What kind of moisture percentages do you guys normally see in small squares as the bale sweats if baled in the 14 to 18% range. We have some that was baled 6 days ago and testing in the low to high 20's yet the inside of the bales are cool to the touch and smells great.


----------



## Vol (Jul 5, 2009)

Are you using different moisture reading instruments to bale with and to test them with in the barn?

Regards, Mike


----------



## bhamrick (Jan 4, 2013)

Yes sir .. We are using harvest tech on the baler during baling and the delmhorst to test out of the baler.


----------



## Vol (Jul 5, 2009)

hmmmm....sounds like maybe something is not jiving. Have you ever tested one of your bales that you just baled and knew what the harvest tech reading was with your delmhorst and compared how they read against each other?

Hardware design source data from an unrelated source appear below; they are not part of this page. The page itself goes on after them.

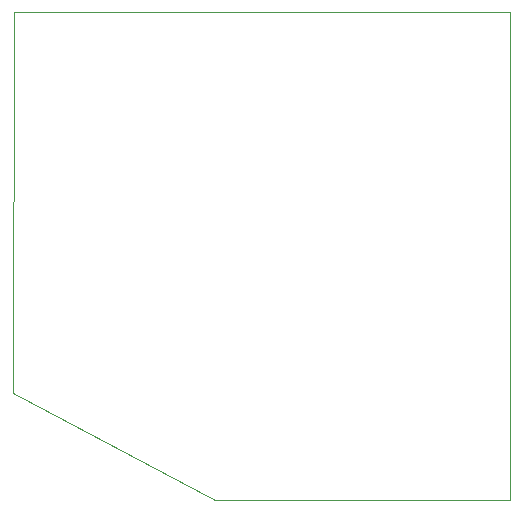
<source format=gm1>
G04 #@! TF.GenerationSoftware,KiCad,Pcbnew,(6.0.5)*
G04 #@! TF.CreationDate,2023-03-06T18:53:00-08:00*
G04 #@! TF.ProjectId,12V_Converter_LM5152x-Q1,3132565f-436f-46e7-9665-727465725f4c,rev?*
G04 #@! TF.SameCoordinates,Original*
G04 #@! TF.FileFunction,Profile,NP*
%FSLAX46Y46*%
G04 Gerber Fmt 4.6, Leading zero omitted, Abs format (unit mm)*
G04 Created by KiCad (PCBNEW (6.0.5)) date 2023-03-06 18:53:00*
%MOMM*%
%LPD*%
G01*
G04 APERTURE LIST*
G04 #@! TA.AperFunction,Profile*
%ADD10C,0.100000*%
G04 #@! TD*
G04 APERTURE END LIST*
D10*
X109575600Y-88747600D02*
X67513200Y-88747600D01*
X109575600Y-130048000D02*
X109575600Y-88747600D01*
X84531200Y-130048000D02*
X109575600Y-130048000D01*
X67462400Y-121005600D02*
X84531200Y-130048000D01*
X67513200Y-88747600D02*
X67462400Y-121005600D01*
M02*

</source>
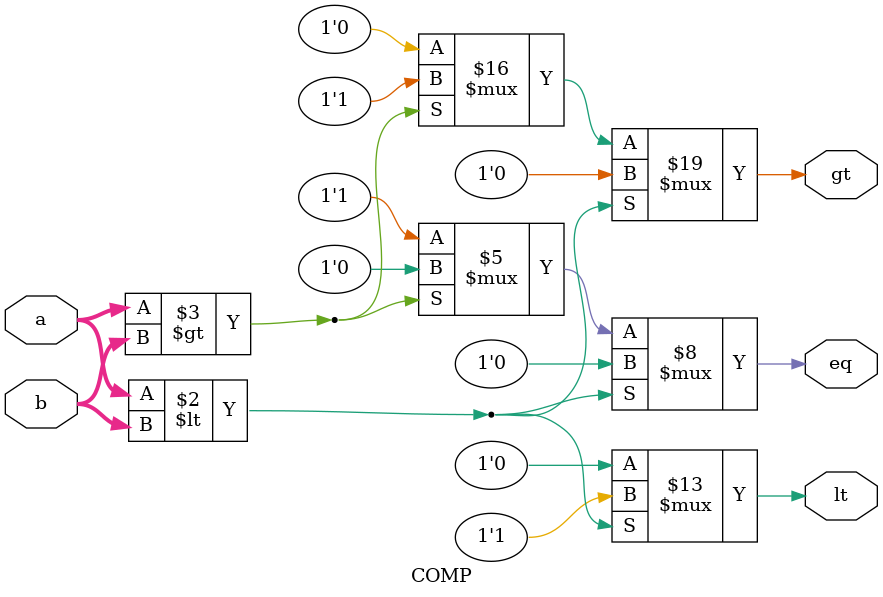
<source format=v>

module COMP #(parameter DATAWIDTH = 64)(input[DATAWIDTH-1:0]a,input[DATAWIDTH-1:0]b,output reg gt,output reg lt,output reg eq);//Comparator Module

    always @(*)begin
        if (a < b) begin
        gt <= 0;
        lt <= 1;
        eq <= 0;
        end
        else if (a > b) begin
        gt <= 1;
        lt <= 0;
        eq <= 0;
        end
        else begin
        gt <= 0;
        lt <= 0;
        eq <= 1;
        end
    end
endmodule


</source>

Testing in the high 20's, but yet cool and smelling good would make me mighty suspicious of the delmhorst....maybe check the calibration.

Regards, Mike


----------



## bhamrick (Jan 4, 2013)

I've compared the two meters before but didn't when I baled last week. Seems like last time I compared the two they were pretty close to the same readings maybe within a percentage or so. I just checked the calibration on the delmhorst and it checks out good per the manual. We baled some alfalfa the same day we baled the grass and it was averaging 12 to 14% while baling with harvest tech and it pretty much test 12 to 14 % 6 days later yet the grass is testing high. Really am puzzled as to what the deal is. I've baled to dry of hay and to wet of hay before and while this isn't crispy it's not wet either. It was however baled with a little more moisture than what I typically bale. Last couple years we baled at 11 and 12% and the bales just seemed almost to dry.


----------